Problem requirements -
Print the lines that run from the line with "table_cell [76, 203, 590, 254]" to the line with "table_cell [76, 170, 590, 202]", keeping both end lines, exactly as they appear in the entries below, and nothing else.

Entries taken from a collection -
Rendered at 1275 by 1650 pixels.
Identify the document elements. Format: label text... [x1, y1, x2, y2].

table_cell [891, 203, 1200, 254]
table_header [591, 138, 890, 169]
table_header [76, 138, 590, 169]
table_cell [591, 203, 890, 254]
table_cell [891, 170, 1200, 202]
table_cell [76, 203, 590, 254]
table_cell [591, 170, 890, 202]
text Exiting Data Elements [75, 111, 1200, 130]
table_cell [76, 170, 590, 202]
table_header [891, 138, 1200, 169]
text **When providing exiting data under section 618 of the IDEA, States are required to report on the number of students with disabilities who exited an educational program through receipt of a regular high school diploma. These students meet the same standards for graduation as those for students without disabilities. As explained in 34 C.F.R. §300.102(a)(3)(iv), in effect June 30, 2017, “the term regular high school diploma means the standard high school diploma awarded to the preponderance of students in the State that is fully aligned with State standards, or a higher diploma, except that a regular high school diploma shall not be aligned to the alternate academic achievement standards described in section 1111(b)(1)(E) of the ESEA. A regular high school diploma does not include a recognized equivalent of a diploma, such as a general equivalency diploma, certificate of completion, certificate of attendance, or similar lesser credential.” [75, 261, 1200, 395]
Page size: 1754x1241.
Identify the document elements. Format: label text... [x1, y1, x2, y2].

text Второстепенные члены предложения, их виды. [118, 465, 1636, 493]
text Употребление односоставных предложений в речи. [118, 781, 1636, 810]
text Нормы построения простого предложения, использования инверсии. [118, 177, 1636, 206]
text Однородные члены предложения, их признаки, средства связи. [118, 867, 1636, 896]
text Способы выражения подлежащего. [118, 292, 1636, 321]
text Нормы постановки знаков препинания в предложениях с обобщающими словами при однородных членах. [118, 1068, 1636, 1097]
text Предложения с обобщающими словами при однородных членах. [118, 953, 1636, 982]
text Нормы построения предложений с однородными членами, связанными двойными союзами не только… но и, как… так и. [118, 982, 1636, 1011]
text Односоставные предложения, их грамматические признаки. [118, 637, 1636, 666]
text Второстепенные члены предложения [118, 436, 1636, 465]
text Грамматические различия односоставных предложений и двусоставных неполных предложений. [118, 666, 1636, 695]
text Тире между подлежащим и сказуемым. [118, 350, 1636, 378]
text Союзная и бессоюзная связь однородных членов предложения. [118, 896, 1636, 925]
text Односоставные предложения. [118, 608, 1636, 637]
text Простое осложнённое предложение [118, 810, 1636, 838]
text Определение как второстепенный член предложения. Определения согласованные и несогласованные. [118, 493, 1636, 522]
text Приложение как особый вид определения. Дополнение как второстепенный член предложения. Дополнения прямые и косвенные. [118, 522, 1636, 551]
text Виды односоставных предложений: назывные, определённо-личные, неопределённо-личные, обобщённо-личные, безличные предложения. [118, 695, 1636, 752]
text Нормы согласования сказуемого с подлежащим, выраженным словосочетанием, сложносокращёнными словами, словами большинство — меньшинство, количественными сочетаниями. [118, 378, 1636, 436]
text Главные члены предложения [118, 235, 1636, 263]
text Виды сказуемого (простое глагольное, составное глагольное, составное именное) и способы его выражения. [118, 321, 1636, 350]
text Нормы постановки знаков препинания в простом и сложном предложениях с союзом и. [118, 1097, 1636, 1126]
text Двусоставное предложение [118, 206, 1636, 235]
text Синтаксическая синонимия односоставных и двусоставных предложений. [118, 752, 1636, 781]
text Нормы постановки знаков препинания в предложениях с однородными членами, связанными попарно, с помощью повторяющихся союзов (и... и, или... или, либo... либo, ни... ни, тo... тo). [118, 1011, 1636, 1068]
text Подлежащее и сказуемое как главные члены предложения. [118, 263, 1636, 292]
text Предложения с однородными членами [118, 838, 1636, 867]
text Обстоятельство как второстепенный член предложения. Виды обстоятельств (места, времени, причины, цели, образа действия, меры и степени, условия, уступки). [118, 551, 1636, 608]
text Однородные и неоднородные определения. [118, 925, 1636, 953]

Output for this task -
table_cell [76, 203, 590, 254]
table_cell [591, 170, 890, 202]
text Exiting Data Elements [75, 111, 1200, 130]
table_cell [76, 170, 590, 202]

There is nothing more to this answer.